The majority of the documents in this archive are in French. There are, however, a few in Italian, a language which Gordes seems to have mastered, at least to the extent of being able to read it. Otherwise, there are a few phrases in Latin within letters penned by senior magistrates or clergy. 

That being said, it needs to be emphasised that French sixteenth-century orthography, grammar and syntax was highly unstable. In addition, some of Gordes’ correspondents betray signs of being literate to only a limited degree, displaying their own idiosyncratic usages of syntax, grammar and vocabulary. It is for this reason that, when one searches for a keyword, the search-engine returns possible orthographic variants of the term adjacent to that being searched for. In addition, the search engine defaults to its approximative search mode (“fuzzy-searching”) in order to capture as many orthographic variants as possible. If you wish to search for a precise text-string, it can readily be done by putting the keyword in double inverted commas.

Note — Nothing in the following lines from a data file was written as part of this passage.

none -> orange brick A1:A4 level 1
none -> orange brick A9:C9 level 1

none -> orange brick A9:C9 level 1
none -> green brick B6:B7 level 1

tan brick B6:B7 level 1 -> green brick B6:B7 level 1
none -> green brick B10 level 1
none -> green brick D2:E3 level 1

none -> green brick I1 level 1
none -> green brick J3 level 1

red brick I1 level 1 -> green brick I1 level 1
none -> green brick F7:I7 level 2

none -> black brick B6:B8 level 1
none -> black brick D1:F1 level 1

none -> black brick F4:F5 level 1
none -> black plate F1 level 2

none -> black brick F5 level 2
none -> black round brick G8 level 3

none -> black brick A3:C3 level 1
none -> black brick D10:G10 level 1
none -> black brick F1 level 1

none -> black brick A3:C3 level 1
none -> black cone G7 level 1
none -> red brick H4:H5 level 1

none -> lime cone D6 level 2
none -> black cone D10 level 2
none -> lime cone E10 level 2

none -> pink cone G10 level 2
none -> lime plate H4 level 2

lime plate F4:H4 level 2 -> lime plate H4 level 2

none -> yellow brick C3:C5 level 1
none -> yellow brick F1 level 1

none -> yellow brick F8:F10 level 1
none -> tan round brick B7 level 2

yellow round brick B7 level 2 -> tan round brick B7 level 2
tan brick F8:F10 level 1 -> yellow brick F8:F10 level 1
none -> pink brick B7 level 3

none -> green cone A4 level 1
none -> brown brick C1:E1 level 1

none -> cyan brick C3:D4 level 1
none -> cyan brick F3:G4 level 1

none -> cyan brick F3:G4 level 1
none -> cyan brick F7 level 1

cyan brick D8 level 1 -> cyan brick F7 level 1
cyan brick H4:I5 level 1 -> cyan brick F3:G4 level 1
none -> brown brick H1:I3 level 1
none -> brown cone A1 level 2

A limited number of other more advanced search tools are available, in particular:

  • truncation. Put an asterisk (*) at the end of the stem of a word to enlarge the scope of the search to all variants of the stem (e.g. capit* will also return capitaine, capitainerie, capitoul, et.)
  • boolean operators. Based on set theory, the set being the result of a search using combinations of boolean operators. 
  1. the operator “ET” (i.e. ‘and’) allows one to find the common terms in a given set. So “ET” between two or several keywords allows one to identify specific information by the intersection of two or more keywords, thereby limited the number of responses/
  2. the operator “OU” (i.e. ‘or’) allows one to find the selected keywords belonging to two sets, either one of the other. The “OU” function allows one to search for synonyms or to include several different keywords in the same search.

Genealogical Tables of the Simiane Dynasty

It is worth indicating here the existence and utility to this collection of the genealogical tables of the Simiane, Pontevès and several other major families of the Comtat Venaissin, Dauphiné, and Provence, prepared by Jean Gallian on his site: <<Généalogie des grandes familles du Comtat Venaissin>>.